Exercise brief: Copy every line of the entries below character for character, keeping the original order and line breaks.

Material shown:

★ ★ ★

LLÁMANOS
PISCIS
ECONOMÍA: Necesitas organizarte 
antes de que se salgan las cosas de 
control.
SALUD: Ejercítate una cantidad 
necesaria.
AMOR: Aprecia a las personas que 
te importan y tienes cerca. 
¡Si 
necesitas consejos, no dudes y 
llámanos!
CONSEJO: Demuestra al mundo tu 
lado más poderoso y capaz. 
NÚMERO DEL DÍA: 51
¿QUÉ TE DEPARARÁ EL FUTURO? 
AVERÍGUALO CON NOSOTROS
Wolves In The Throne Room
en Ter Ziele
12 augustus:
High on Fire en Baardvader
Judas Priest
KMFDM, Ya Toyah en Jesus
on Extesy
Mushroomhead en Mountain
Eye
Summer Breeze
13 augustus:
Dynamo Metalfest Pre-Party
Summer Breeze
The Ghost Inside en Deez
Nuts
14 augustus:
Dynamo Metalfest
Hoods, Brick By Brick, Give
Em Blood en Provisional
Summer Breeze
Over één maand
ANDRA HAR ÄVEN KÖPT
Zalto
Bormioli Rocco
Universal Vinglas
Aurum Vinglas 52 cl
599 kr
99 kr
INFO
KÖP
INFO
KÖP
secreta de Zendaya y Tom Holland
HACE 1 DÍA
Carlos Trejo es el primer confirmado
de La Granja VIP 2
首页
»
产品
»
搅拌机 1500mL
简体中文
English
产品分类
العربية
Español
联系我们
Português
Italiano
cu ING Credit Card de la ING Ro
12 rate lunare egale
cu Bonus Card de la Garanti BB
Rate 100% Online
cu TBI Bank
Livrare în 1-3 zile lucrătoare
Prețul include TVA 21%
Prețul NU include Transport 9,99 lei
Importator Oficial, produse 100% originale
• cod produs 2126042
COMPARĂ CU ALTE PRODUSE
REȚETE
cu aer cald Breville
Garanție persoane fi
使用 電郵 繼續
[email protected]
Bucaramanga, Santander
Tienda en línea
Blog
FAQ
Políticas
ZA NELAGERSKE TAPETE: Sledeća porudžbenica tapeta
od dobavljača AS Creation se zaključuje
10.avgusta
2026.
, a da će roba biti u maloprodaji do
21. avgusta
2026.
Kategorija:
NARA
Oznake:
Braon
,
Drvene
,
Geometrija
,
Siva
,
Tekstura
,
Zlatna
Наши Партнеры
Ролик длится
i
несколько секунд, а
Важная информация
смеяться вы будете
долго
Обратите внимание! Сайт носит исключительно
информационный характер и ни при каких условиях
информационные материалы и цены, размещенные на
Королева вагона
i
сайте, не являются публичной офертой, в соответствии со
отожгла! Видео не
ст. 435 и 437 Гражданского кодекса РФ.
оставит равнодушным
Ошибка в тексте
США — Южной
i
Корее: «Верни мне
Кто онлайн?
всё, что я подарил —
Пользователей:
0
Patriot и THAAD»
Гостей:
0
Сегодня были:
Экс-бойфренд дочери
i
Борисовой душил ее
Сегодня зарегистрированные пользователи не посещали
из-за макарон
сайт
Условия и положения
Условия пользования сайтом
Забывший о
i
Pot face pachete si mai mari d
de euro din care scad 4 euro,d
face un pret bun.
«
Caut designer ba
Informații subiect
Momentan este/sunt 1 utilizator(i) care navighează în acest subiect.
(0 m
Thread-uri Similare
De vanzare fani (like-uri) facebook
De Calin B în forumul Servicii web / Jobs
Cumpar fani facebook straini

★ ★ ★

Written solution:
LLÁMANOS
PISCIS
ECONOMÍA: Necesitas organizarte 
antes de que se salgan las cosas de 
control.
SALUD: Ejercítate una cantidad 
necesaria.
AMOR: Aprecia a las personas que 
te importan y tienes cerca. 
¡Si 
necesitas consejos, no dudes y 
llámanos!
CONSEJO: Demuestra al mundo tu 
lado más poderoso y capaz. 
NÚMERO DEL DÍA: 51
¿QUÉ TE DEPARARÁ EL FUTURO? 
AVERÍGUALO CON NOSOTROS
Wolves In The Throne Room
en Ter Ziele
12 augustus:
High on Fire en Baardvader
Judas Priest
KMFDM, Ya Toyah en Jesus
on Extesy
Mushroomhead en Mountain
Eye
Summer Breeze
13 augustus:
Dynamo Metalfest Pre-Party
Summer Breeze
The Ghost Inside en Deez
Nuts
14 augustus:
Dynamo Metalfest
Hoods, Brick By Brick, Give
Em Blood en Provisional
Summer Breeze
Over één maand
ANDRA HAR ÄVEN KÖPT
Zalto
Bormioli Rocco
Universal Vinglas
Aurum Vinglas 52 cl
599 kr
99 kr
INFO
KÖP
INFO
KÖP
secreta de Zendaya y Tom Holland
HACE 1 DÍA
Carlos Trejo es el primer confirmado
de La Granja VIP 2
首页
»
产品
»
搅拌机 1500mL
简体中文
English
产品分类
العربية
Español
联系我们
Português
Italiano
cu ING Credit Card de la ING Ro
12 rate lunare egale
cu Bonus Card de la Garanti BB
Rate 100% Online
cu TBI Bank
Livrare în 1-3 zile lucrătoare
Prețul include TVA 21%
Prețul NU include Transport 9,99 lei
Importator Oficial, produse 100% originale
• cod produs 2126042
COMPARĂ CU ALTE PRODUSE
REȚETE
cu aer cald Breville
Garanție persoane fi
使用 電郵 繼續
[email protected]
Bucaramanga, Santander
Tienda en línea
Blog
FAQ
Políticas
ZA NELAGERSKE TAPETE: Sledeća porudžbenica tapeta
od dobavljača AS Creation se zaključuje
10.avgusta
2026.
, a da će roba biti u maloprodaji do
21. avgusta
2026.
Kategorija:
NARA
Oznake:
Braon
,
Drvene
,
Geometrija
,
Siva
,
Tekstura
,
Zlatna
Наши Партнеры
Ролик длится
i
несколько секунд, а
Важная информация
смеяться вы будете
долго
Обратите внимание! Сайт носит исключительно
информационный характер и ни при каких условиях
информационные материалы и цены, размещенные на
Королева вагона
i
сайте, не являются публичной офертой, в соответствии со
отожгла! Видео не
ст. 435 и 437 Гражданского кодекса РФ.
оставит равнодушным
Ошибка в тексте
США — Южной
i
Корее: «Верни мне
Кто онлайн?
всё, что я подарил —
Пользователей:
0
Patriot и THAAD»
Гостей:
0
Сегодня были:
Экс-бойфренд дочери
i
Борисовой душил ее
Сегодня зарегистрированные пользователи не посещали
из-за макарон
сайт
Условия и положения
Условия пользования сайтом
Забывший о
i
Pot face pachete si mai mari d
de euro din care scad 4 euro,d
face un pret bun.
«
Caut designer ba
Informații subiect
Momentan este/sunt 1 utilizator(i) care navighează în acest subiect.
(0 m
Thread-uri Similare
De vanzare fani (like-uri) facebook
De Calin B în forumul Servicii web / Jobs
Cumpar fani facebook straini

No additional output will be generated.